I am trying to get a better grasp of memory management in cuda. There is Something that is just now occurring to me as a major lack of understanding. How do kernels access values that, as I understand it, should be in host memory.
When vectorAdd() is called, it runs the function on the device. But only the elements are stored on the device memory. the length of the vectors are stored on the host.
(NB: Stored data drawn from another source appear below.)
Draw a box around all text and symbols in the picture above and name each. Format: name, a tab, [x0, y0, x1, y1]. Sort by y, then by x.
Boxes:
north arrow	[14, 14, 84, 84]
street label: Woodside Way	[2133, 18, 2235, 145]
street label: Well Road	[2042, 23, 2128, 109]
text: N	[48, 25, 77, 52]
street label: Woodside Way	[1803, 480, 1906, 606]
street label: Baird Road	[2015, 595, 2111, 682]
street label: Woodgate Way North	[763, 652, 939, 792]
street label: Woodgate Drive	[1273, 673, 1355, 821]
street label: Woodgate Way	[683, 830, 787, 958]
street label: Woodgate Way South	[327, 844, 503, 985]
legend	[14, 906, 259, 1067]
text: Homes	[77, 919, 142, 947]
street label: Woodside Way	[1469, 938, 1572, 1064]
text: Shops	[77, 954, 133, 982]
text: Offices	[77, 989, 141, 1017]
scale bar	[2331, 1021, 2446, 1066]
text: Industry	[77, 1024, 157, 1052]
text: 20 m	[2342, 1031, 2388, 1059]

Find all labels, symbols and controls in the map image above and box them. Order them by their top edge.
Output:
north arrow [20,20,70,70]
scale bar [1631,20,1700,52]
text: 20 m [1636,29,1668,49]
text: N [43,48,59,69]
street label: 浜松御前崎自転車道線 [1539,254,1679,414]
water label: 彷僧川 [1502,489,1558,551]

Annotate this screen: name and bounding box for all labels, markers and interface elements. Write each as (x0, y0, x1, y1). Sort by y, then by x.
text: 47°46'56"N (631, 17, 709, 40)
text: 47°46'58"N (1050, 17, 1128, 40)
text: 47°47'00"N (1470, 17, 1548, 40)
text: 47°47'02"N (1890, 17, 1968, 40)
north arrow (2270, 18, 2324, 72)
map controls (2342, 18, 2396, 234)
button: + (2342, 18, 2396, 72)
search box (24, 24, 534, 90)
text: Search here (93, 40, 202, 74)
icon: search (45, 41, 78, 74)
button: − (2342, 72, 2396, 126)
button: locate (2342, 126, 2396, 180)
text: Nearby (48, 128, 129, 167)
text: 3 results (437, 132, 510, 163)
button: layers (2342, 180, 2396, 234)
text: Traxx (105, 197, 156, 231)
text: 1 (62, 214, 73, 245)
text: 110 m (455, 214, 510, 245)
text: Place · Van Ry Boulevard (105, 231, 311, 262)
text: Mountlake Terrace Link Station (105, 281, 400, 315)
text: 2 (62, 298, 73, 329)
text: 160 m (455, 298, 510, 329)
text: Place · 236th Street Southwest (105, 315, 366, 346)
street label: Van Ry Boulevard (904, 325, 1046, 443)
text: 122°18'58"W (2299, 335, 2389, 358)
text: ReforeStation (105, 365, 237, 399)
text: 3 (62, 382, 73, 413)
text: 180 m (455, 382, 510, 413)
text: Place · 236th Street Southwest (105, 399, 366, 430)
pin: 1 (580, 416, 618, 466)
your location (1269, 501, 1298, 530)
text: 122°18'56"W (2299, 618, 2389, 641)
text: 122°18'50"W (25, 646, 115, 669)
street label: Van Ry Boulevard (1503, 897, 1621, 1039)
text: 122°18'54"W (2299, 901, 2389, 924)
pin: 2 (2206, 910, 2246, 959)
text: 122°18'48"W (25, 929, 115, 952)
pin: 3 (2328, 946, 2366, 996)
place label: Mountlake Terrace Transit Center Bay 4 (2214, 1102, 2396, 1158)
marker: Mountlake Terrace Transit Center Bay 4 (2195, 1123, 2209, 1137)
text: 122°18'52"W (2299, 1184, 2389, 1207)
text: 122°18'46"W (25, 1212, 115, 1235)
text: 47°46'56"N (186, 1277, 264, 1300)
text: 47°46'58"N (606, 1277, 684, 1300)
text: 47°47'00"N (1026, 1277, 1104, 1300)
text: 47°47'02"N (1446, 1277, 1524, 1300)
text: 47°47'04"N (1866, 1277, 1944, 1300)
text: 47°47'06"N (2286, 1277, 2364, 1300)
How is it that the kernel does not exit with an error from trying to access foo.length, something that should be on the host.
#include <cuda.h>
#include <cuda_runtime.h>
#include <stdio.h>
#include <stdlib.h>
typedef struct{
float *elements;
int length;
}vector;
__global__ void vectorAdd(vector foo, vector bar){
int idx = threadIdx.x + blockDim.x * blockId.x.x;
if(idx < foo.length){ //this is the part that I do not understand
foo.elements[idx] += bar.elements[idx];
}
}
int main(void){
vector foo, bar;
foo.length = bar.length = 50;
cudaMalloc(&(foo.elements), sizeof(float)*50);
cudaMalloc(&(bar.elements), sizeof(float)*50);
//these vectors are empty, so adding is just a 0.0 += 0.0
int blocks_per_grid = 10;
int threads_per_block = 5;
vectorAdd<<<blocks_per_grid, threads_per_block>>>(foo, bar);
return 0;
}